Re: [PATCH] kdb: Get rid of custom debug heap allocator
From: Sumit Garg
Date: Fri Feb 26 2021 - 04:16:45 EST
On Fri, 26 Feb 2021 at 12:54, Sumit Garg <sumit.garg@xxxxxxxxxx> wrote:
>
> On Thu, 25 Feb 2021 at 17:49, Daniel Thompson
> <daniel.thompson@xxxxxxxxxx> wrote:
> >
> > On Thu, Feb 25, 2021 at 04:52:58PM +0530, Sumit Garg wrote:
> > > Currently the only user for debug heap is kdbnearsym() which can be
> > > modified to rather ask the caller to supply a buffer for symbol name.
> > > So do that and modify kdbnearsym() callers to pass a symbol name buffer
> > > allocated from stack and hence remove custom debug heap allocator.
> >
> > Is it really a good idea to increase stack usage this much? I thought
> > several architectures will take the debug exception on existing stacks
> > (and that these can nest with other exceptions).

--------------------------------

Request:
Extend the kdb debug heap thread, picking up right after its final line. The listing that comes next is from an unrelated source.

Excerpted records:

--------------------------------

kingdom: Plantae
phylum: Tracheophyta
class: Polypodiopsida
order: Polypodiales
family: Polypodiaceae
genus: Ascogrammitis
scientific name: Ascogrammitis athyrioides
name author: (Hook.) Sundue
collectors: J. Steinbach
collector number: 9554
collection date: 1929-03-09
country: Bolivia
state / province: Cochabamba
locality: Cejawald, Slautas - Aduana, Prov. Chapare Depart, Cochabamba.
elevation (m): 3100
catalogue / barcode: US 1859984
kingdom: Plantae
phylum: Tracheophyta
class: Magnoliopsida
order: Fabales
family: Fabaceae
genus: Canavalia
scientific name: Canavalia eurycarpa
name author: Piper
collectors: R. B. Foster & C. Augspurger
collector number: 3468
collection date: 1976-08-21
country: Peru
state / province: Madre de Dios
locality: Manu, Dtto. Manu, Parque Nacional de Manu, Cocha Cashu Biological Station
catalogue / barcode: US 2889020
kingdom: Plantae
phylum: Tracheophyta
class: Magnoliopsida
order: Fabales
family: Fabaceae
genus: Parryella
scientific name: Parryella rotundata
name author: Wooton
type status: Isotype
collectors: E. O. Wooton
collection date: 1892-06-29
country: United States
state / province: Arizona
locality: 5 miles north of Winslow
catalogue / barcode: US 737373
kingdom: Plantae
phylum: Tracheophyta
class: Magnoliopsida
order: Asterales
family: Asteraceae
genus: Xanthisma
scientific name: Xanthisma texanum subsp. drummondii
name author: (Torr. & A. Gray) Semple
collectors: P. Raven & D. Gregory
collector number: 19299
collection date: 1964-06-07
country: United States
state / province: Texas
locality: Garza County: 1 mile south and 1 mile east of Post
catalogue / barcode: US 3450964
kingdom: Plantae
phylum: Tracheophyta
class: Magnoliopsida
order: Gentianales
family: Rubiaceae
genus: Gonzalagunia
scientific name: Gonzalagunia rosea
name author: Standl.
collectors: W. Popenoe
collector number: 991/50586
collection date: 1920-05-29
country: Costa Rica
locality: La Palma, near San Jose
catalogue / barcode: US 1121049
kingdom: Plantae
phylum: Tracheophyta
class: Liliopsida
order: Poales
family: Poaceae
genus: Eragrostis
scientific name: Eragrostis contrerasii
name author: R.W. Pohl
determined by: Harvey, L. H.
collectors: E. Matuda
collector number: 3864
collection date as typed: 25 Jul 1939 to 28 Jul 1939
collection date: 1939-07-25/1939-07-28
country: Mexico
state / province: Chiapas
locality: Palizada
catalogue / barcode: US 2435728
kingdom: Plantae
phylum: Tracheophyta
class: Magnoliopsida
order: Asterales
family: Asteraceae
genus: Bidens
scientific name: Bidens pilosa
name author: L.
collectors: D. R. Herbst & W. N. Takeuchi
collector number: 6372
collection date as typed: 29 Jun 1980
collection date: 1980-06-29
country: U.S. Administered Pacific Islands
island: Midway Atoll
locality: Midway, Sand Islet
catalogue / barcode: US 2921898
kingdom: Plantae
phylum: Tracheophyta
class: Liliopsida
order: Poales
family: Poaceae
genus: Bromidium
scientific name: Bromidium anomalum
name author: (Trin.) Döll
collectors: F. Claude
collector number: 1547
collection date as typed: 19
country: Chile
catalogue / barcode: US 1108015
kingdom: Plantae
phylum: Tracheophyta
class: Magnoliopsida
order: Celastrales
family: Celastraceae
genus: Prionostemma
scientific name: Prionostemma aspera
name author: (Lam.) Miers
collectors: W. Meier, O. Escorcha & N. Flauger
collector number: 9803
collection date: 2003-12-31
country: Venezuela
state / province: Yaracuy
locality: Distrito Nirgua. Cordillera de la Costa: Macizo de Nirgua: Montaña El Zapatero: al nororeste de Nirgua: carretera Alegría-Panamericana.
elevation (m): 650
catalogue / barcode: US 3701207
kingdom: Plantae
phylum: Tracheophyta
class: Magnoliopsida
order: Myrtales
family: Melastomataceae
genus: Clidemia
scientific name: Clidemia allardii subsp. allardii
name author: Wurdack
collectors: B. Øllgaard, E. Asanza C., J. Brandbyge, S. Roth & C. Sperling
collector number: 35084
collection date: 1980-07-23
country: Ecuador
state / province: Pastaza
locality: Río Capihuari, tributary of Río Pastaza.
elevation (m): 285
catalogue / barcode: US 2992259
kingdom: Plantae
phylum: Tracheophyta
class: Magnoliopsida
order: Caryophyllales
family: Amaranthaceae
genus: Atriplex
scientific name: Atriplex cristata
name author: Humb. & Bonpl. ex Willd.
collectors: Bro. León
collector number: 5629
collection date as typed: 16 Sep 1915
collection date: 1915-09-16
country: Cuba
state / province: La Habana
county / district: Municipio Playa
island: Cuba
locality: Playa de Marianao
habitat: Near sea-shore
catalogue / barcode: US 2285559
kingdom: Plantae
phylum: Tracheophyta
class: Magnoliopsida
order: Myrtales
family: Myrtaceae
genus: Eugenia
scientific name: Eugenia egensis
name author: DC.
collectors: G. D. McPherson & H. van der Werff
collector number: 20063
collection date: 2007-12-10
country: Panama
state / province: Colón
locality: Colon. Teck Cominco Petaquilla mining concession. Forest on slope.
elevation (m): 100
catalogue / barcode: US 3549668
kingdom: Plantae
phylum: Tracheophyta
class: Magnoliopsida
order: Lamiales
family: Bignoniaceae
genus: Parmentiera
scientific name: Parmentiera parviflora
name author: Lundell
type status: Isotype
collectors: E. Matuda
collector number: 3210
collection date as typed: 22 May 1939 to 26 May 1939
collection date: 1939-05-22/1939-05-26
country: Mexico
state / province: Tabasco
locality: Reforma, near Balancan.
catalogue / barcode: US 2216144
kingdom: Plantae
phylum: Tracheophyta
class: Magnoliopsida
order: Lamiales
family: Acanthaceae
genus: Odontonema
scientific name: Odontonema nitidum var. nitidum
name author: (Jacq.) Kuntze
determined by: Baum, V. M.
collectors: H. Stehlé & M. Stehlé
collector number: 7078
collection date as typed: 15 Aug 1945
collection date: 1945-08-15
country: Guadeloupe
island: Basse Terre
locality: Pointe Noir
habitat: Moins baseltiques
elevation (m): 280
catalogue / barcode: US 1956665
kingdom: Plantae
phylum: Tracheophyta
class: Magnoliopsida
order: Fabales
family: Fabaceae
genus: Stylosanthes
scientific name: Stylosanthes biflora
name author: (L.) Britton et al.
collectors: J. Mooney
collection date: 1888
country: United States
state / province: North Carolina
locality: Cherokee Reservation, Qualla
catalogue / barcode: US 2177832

--------------------------------

Expected answer:
> >
> > The reason I'm concerned is that AFAICT the *purpose* of the current
> > heap is to minimise stack usage... and that this has the effect of
> > improving debugger robustness when we take exceptions on small shared
> > stacks.
> >
> > The reason I called the heap redundant is that currently it also allows
> > us to have nested calls to kdbnearsym() whilst not consuming stack. In
> > this case, when I say nested I mean new calls to kdbnearsym() before the
> > previous caller has consumed the output rather than truely recursive
> > calls.
> >
> > This is why I think the heap is pointless. In "normal" usage I don't
> > think there will never be a nested call to kdbnearsym() so I think a
> > single static buffer will suffice.
> >
> > Technically speaking there is one way that kdbnearsym() can nest but I
> > think it is OK for that to be considered out-of-scope.
> >
> > To explain...
> >
> > It can nest is if we recursively enter the debugger! Recursive entry
> > should never happen, is pretty much untestable and, even if we tested
> > it, it is not a bug for an architeture to choose not to support it.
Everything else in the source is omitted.